La fábula del Tano y el Oso

Escrito por el 23 octubre, 2019

En el torbellino que fue la presidencia de Daniel Angelici al frente de Boca, hay una historia que describe como ninguna otra la paradoja de El Principito: que lo escencial, estimados, es invisible a los ojos.

Boca tenía un jugador, que creció, debutó y se proyectó con su camiseta. La cual, además, amaba desde chico. Ese jugador se llama Lucas Pratto, el Oso de esta fábula. Sin lugar en el equipo de su ídolo, tuvo experiencias en el ascenso y en el exterior: en todas le fue bien, sobre todo en Chile, desde donde saltó a Italia. Eran todavía tiempos de la presidencia anterior a Daniel Angelici: El Tano de la historia.

Cuando el Tano se hizo cargo de Boca, hacía seis meses se había retirado Martín Palermo, ídolo y hasta casi un padrino futbolístico del Oso. Boca necesitaba un nueve. Fiel a la historia del club, el Tano fue a buscar al jugador de moda: su primer refuerzo de llamó Santiago Silva, y lo trajo desde Italia, donde había llegado seis meses antes desde Vélez. Por eso Vélez se enojó, y salió a buscar un jugador que eclipsara ese pase. Desde Génova, es decir desde las más profundas raíces xeneizes (genoveses, en dialecto local) llegó al Fortín Lucas Pratto. El Oso.

Los años pasaron y Boca se debatió entre títulos locales y fracasos internacionales, siempre con la billetera a mano para calmar ansiedades del técnico de turno o de un público disconforme. Hasta que un día el Oso, consolidado como ídolo de cuanta camiseta vistió, se convirtió en refuerzo de River. Entonces la bomba se activó. Tic tac, tic tac. Contra sus propios sueños y los de su familia, Lucas Pratto le convirtió dos goles a Boca en la final de América y se metió de lleno en la historia de River, a la vez que se convirtió en un villano para el club que lo vio nacer. 

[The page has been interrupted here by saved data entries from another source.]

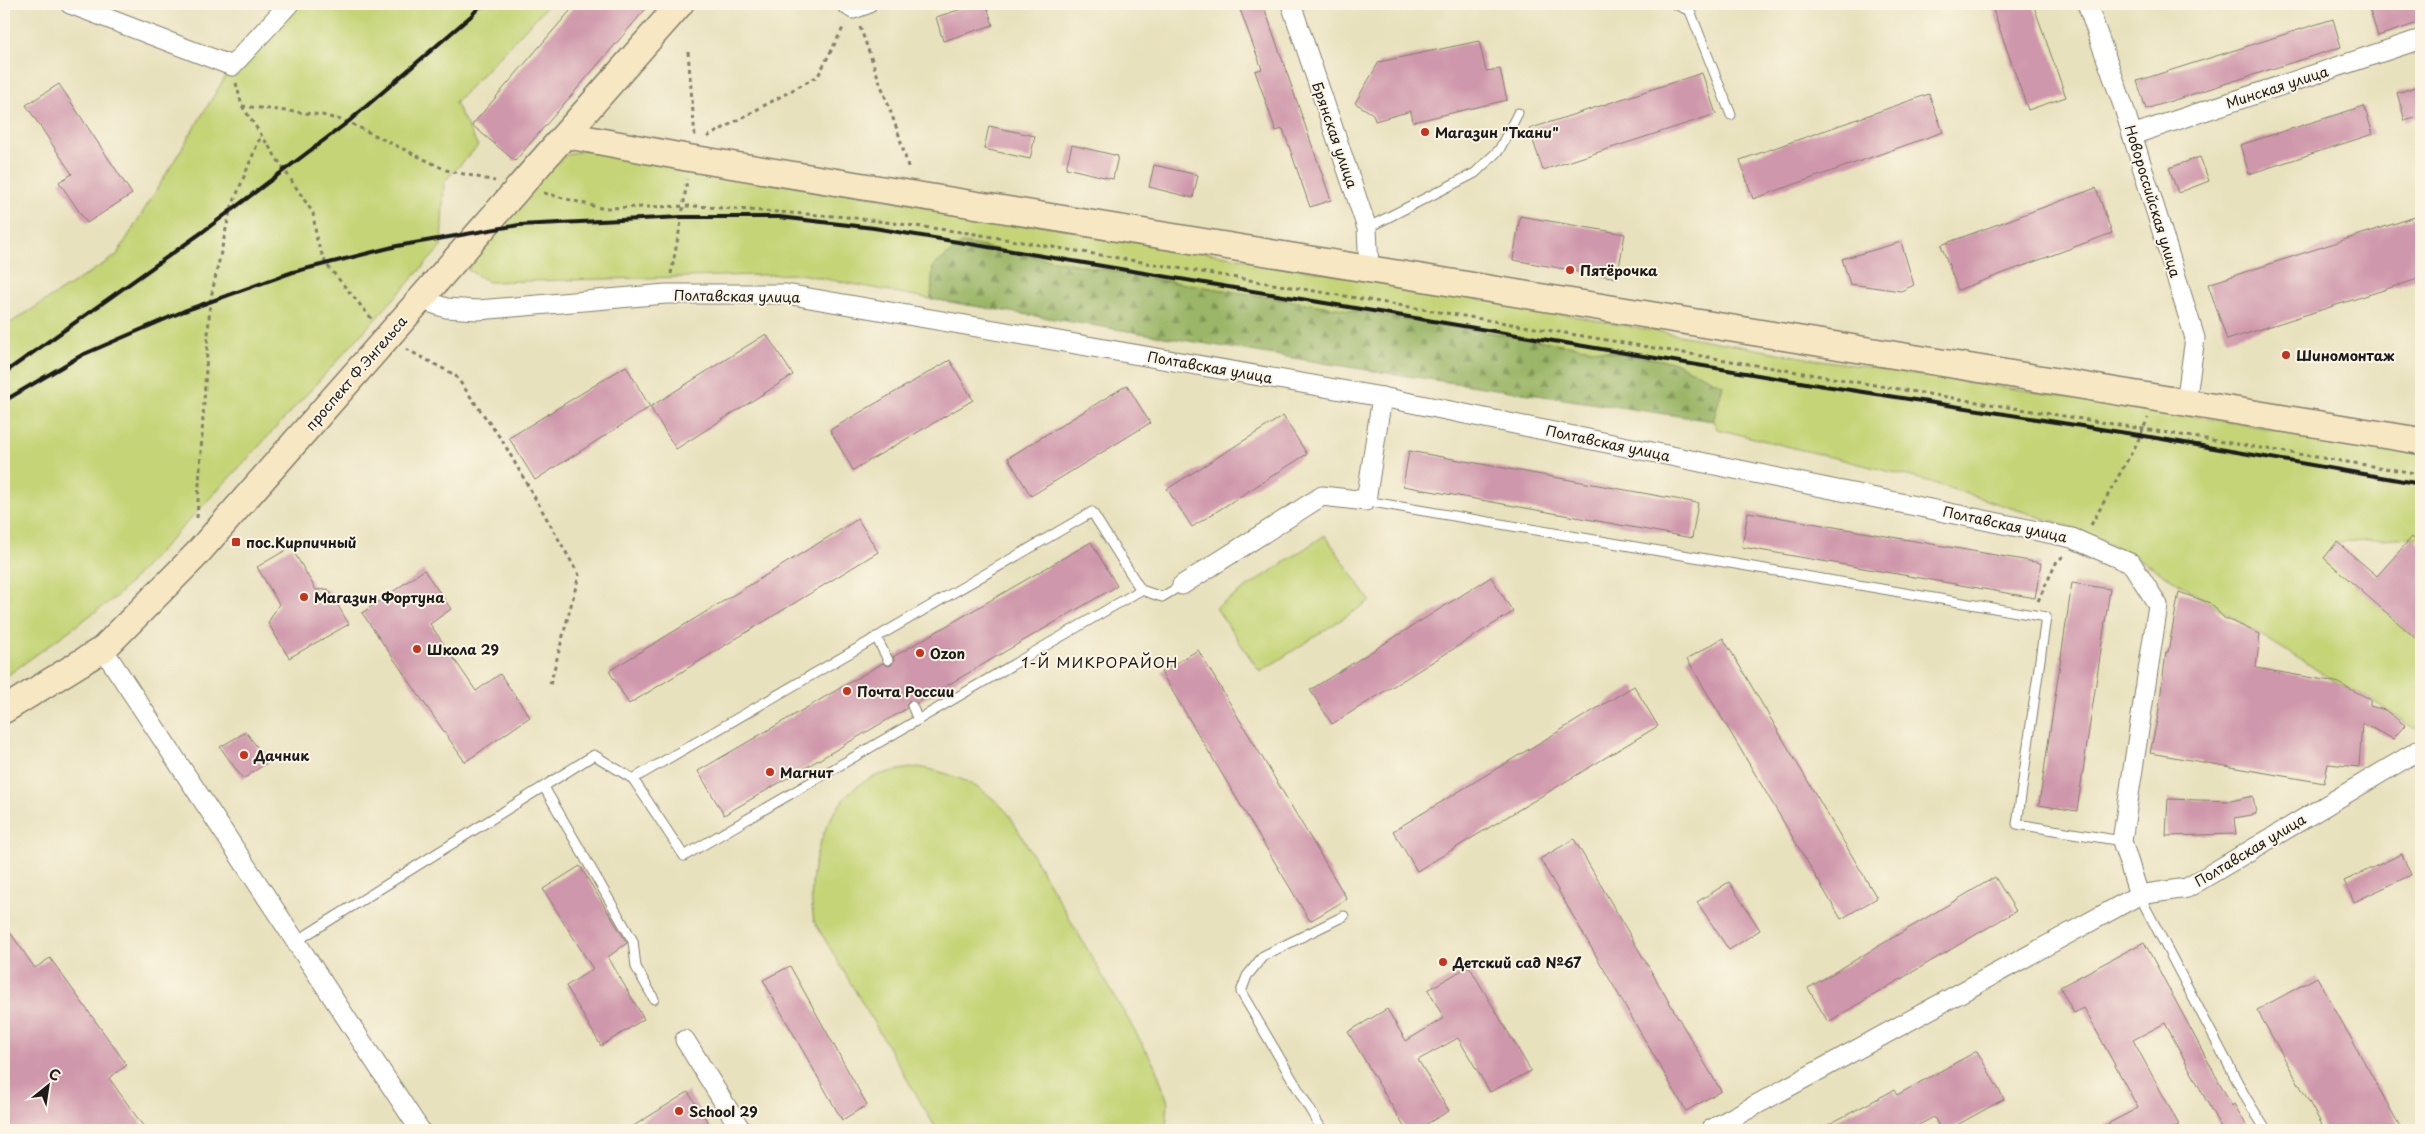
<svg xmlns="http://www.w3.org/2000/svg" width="2425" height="1134" font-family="'Playpen Sans',sans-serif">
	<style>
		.green { fill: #c4d476; stroke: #707849 }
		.forest { fill: url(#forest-firs); stroke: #5c6942 }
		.building { fill: #cf97ab }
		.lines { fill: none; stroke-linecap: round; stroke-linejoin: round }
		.lane-casing { stroke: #827e6c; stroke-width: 11 }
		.street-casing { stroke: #827e6c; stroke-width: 21 }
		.secondary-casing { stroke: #827e6c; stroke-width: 29 }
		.path { stroke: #827e6c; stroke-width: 3; stroke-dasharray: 4 4; stroke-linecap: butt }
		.lane { stroke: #fff; stroke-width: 9 }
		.street { stroke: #fff; stroke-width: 19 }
		.secondary { stroke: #f8e7c3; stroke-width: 26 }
		.rail { stroke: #1c1c1c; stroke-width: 4 }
		.poi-dot { fill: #c8321e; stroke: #fcf5e5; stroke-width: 2 }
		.labels { text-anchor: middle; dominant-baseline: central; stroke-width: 4; stroke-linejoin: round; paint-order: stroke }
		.street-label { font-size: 14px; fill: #1c1c1c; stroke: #fcf5e5 }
		.poi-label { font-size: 14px; font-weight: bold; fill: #1c1c1c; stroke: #fcf5e5; text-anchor: start }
		.neighbourhood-label { font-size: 15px; letter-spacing: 1px; fill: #1c1c1c; stroke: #fcf5e5 }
	</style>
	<defs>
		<pattern id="forest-firs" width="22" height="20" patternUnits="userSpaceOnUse" patternTransform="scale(1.25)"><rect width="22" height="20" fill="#9bb667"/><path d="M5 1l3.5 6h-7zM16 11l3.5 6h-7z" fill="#7e9354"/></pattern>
	</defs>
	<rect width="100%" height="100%" fill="#fcf5e5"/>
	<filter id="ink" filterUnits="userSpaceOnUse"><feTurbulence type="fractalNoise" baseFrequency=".02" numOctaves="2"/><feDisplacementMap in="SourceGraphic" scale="10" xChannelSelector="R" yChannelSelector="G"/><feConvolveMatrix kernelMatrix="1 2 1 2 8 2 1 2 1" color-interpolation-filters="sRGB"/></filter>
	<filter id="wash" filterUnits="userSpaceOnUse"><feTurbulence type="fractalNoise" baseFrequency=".0096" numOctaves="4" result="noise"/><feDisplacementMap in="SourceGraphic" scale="20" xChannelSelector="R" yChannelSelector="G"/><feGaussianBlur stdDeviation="1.12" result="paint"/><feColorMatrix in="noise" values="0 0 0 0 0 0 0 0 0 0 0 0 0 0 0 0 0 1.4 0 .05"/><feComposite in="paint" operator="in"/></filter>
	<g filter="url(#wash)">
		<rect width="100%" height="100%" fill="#e8e1bd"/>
		<!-- green -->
		<g class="green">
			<path d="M288 4H549L455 103 478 146 444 182 441 247 252 454 117 596 4 678V327L116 256 232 66Z"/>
			<path d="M589 149 1423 289 1806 358 2158 410 2421 454V539L2412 537 2337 542 2325 558 2421 643V725L2415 729 2370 699 2336 682 2141 560 2080 530 1924 480 1717 429 1713 421 1723 385 1674 362 1160 280 962 243 933 267 931 299 800 274 489 282 468 270 483 242 538 179 568 154Z"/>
			<path d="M1325 535 1370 601 1260 672 1216 608Z"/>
			<path d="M918 767C954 773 987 787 1010 816L1155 1066 1168 1102 1166 1130H937L814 921C805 877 821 816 856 787 873 773 898 770 918 767Z"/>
		</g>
		<!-- forest -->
		<path class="forest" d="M962 243 1160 280 1674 362 1723 385 1713 421 1367 370 931 299 933 267Z"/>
		<g id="blocks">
			<!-- building -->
			<g class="building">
				<path d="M576 4H650L515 161 472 125Z"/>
				<path d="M978 4H986L993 25 943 41 936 17Z"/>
				<path d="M1238 4H1263L1331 200 1310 207 1283 129 1276 131 1255 71 1262 69Z"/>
				<path d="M1991 4H2033L2066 97 2028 110Z"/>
				<path d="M2382 4H2421V22L2378 36 2369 8Z"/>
				<path d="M2333 19 2341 47 2146 109 2137 81Z"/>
				<path d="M1479 41 1486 71 1500 69 1507 100 1413 122 1411 111 1375 121 1373 114 1355 103 1379 62Z"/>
				<path d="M1702 73 1716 114 1543 170 1529 129Z"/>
				<path d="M59 84 132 194 87 223 59 182 72 174 26 105Z"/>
				<path d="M2421 85V116L2405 121 2397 93Z"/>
				<path d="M1929 94 1943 132 1753 199 1740 160Z"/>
				<path d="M2364 106 2373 134 2249 174 2240 145Z"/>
				<path d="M989 126 1035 136 1030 159 984 149Z"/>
				<path d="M1072 145 1118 156 1113 179 1066 168Z"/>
				<path d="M2200 157 2209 181 2178 193 2169 168Z"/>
				<path d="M1154 165 1198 175 1193 198 1149 187Z"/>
				<path d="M2096 188 2112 233 1958 290 1941 245Z"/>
				<path d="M2421 215V278L2227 340 2208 284Z"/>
				<path d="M1520 216 1625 234 1617 278 1513 260Z"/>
				<path d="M1901 242 1914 285 1901 291 1850 284 1842 259Z"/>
				<path d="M766 334 793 375 676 449 650 407Z"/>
				<path d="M950 360 973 400 853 470 830 430Z"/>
				<path d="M626 366 650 407 535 480 509 438Z"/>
				<path d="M1127 385 1150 423 1031 496 1008 458Z"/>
				<path d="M1283 416 1307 454 1192 527 1167 489Z"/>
				<path d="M1409 451 1698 503 1692 538 1403 486Z"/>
				<path d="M1748 512 2041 563 2035 598 1742 547Z"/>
				<path d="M858 519 878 552 629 704 609 671Z"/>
				<path d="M2412 537 2421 546V643L2324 558 2337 542 2377 576Z"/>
				<path d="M1091 542 1117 586 917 703 909 700 906 705V709L724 815 698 771 883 663 887 666 891 665 894 661 893 657Z"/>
				<path d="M291 547 316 590 328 589 349 624 289 658 268 623 279 604 257 567Z"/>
				<path d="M424 570 451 609 430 624 476 691 500 674 530 717 465 762 362 613Z"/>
				<path d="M1491 577 1513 612 1332 724 1310 690Z"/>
				<path d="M2072 583 2110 589 2077 811 2039 805Z"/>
				<path d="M2179 592 2210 603 2224 618 2260 634 2256 668 2336 682 2370 699V706L2385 710 2405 725 2393 739 2362 723 2359 767 2328 764 2324 783 2150 753 2158 716 2166 652H2168Z"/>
				<path d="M1723 638 1877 898 1841 919 1687 659Z"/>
				<path d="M1198 650 1347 899 1310 921 1161 672Z"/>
				<path d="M1634 686 1658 726 1417 871 1393 831Z"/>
				<path d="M246 732 268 762 243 779 220 747Z"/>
				<path d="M2253 796 2256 814 2234 818 2236 834 2166 836 2168 799 2231 801Z"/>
				<path d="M1574 839 1721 1091 1686 1111 1540 859Z"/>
				<path d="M2402 854 2411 875 2354 902 2344 881Z"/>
				<path d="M580 866 627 943 608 957 644 1019 601 1046 566 986 593 969 543 889Z"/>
				<path d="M1995 877 2016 911 1828 1022 1808 988Z"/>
				<path d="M1729 882 1760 930 1729 950 1697 902Z"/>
				<path d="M4 924 35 968 50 958 127 1065 109 1078 146 1130H4Z"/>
				<path d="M2144 942 2232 1106 2234 1104 2249 1130H2222L2165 1023 2133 1040 2179 1125 2168 1130H2096L2138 1108 2084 1008 2074 1013 2060 987Z"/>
				<path d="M790 966 867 1105 842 1120 763 980Z"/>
				<path d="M1469 966 1531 1071 1490 1092 1458 1038 1418 1060 1449 1111 1416 1130H1406L1348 1032 1387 1009 1406 1041 1444 1018 1428 990Z"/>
				<path d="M2317 977 2402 1130H2325L2257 1010Z"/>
				<path d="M1977 1051 2004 1099 1948 1130H1941L1934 1117 1909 1130H1818L1894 1090 1897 1095Z"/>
				<path d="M688 1092 713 1130H627Z"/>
			</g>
		</g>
	</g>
	<g filter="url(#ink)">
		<use href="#blocks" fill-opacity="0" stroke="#827e6c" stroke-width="1"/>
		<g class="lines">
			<!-- lane casing -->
			<g class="lane-casing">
				<g id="lane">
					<path d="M1675 4 1690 11 1731 115"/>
					<path d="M1367 228 1475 173 1499 150 1518 113"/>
					<path d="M1366 501 2046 617 2017 824 2122 841"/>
					<path d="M876 637 888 660"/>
					<path d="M912 706 918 720"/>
					<path d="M633 779 684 856 1141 590"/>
					<path d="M544 787 633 941 636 967 654 999"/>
					<path d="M2139 895 2246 1098 2266 1130"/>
					<path d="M295 942 594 755 633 779 1092 512 1141 590 1162 597 1182 585"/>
					<path d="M1322 1130 1241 992 1247 976 1263 956 1344 916"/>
				</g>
			</g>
			<!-- street casing -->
			<g class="street-casing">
				<g id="street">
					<path d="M70 4 232 66 289 4"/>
					<path d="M846 4 853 9 867 4"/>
					<path d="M1291 4 1367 228 1369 269"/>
					<path d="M2087 4 2123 105 2195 338 2186 403"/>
					<path d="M2132 135 2421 39"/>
					<path d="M420 299 446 308 478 310 666 294H786L1382 397 2072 538 2132 564 2158 605 2122 841 2139 895"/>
					<path d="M1182 585 1322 496 1366 501 1382 397"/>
					<path d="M103 649 420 1130"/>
					<path d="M685 1040 741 1130"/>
					<path d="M1710 1130 2139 895 2187 888 2421 749"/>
				</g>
			</g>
			<!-- secondary casing -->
			<g class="secondary-casing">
				<g id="secondary">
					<path d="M566 135 689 158 2421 441"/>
					<path d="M4 710 103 649 195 556 680 4"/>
				</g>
			</g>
			<!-- path -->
			<g class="path">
				<path d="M860 27 899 135 909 170"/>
				<path d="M688 52 695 137"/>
				<path d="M236 83 242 106 313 213 317 242 326 264 372 319"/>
				<path d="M242 106 322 115 348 122 446 170 495 181"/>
				<path d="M707 137 818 76 844 26"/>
				<path d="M544 193 601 208 694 206 847 217 969 233 1922 393 2421 474"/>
				<path d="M671 274 682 217 687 179"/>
				<path d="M406 349 455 375 503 442 579 575 550 685"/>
				<path d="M197 518 210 302 230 211 261 135"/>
				<path d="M2091 525 2136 445 2148 418"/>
				<path d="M2038 601 2057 561 2065 555"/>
			</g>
			<!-- lane -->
			<use href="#lane" class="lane"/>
			<!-- street -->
			<use href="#street" class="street"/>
			<!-- secondary -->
			<use href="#secondary" class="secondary"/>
			<!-- rail -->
			<g class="rail">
				<path d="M4 373 201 233 348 122 471 16 482 4"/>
				<path d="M4 401 82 355 184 311 293 272 397 246 519 225 682 217H779L874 228 1812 384 2139 435 2421 484"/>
			</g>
		</g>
	</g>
	<!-- markers -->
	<g class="poi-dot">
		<circle cx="1425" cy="132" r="5"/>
		<circle cx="1570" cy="270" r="5"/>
		<circle cx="2286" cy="355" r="5"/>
		<rect x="231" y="537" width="10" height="10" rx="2.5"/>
		<circle cx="304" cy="597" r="5"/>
		<circle cx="417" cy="649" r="5"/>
		<circle cx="920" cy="653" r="5"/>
		<circle cx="847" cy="691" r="5"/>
		<circle cx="244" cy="755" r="5"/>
		<circle cx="770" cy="772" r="5"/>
		<circle cx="1443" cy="962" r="5"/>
		<circle cx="679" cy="1111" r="5"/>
	</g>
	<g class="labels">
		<!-- street labels -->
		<g class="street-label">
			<text transform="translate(2277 87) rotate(-18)">Минская улица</text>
			<text transform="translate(1335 135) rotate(71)">Брянская улица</text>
			<text transform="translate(2153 201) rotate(73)">Новороссийская улица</text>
			<text transform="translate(737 296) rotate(1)">Полтавская улица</text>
			<text transform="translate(1210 367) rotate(10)">Полтавская улица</text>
			<text transform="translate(356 373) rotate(-49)">проспект Ф.Энгельса</text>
			<text transform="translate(1608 443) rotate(12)">Полтавская улица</text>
			<text transform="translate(2005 524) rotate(12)">Полтавская улица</text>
			<text transform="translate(2250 850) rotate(-31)">Полтавская улица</text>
		</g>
		<!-- poi labels -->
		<g class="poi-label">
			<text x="1435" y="132">Магазин "Ткани"</text>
			<text x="1580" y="270">Пятёрочка</text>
			<text x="2296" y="355">Шиномонтаж</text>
			<text x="246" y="542">пос.Кирпичный</text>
			<text x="314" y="597">Магазин Фортуна</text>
			<text x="427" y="649">Школа 29</text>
			<text x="930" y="653">Ozon</text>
			<text x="857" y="691">Почта России</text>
			<text x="254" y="755">Дачник</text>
			<text x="780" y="772">Магнит</text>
			<text x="1453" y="962">Детский сад №67</text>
			<text x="689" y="1111">School 29</text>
		</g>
		<!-- neighbourhood labels -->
		<g class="neighbourhood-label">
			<text x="1100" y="661">1-Й МИКРОРАЙОН</text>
		</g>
	</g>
	<!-- margin -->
	<rect width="2425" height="1134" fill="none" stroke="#fcf5e5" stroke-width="20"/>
	<!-- north arrow -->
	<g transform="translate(48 1086) rotate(30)" stroke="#fcf5e5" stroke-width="4" paint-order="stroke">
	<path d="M0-4L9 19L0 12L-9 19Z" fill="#1c1c1c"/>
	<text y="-8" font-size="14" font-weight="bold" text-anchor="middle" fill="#1c1c1c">С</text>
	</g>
</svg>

Así se refería El Tano a la todavía no concretada posibilidad que El Oso llegue a River (TyCSports.com)

Sin embargo, no fue hasta ayer que la bomba explotó. Al Tano le quedaba una vida más. Pudo rearmar a Boca desde la derrota de diciembre y tuvo en sus manos más millones que los que cualquiera pudiese imaginar para imponerse de una vez por todas con la prepotencia que lo caracterizó en su paso por el club. Quién sabe si el Oso, con su corazón pesetero, hubiese cruzado nuevamente de vereda con los veinte millones de superávit que tanto le gusta ostentar al Tano. Y tal vez la historia tendría hoy un final feliz luego de tantas vueltas. 

Lo cierto es que no, que la historia es solo de desencuentros. De un Oso que hizo todas las piruetas posibles para que se fijaran en él, pero sólo logró que lo mirasen cuando le terminó de arruinar el cuento al poderoso Tano.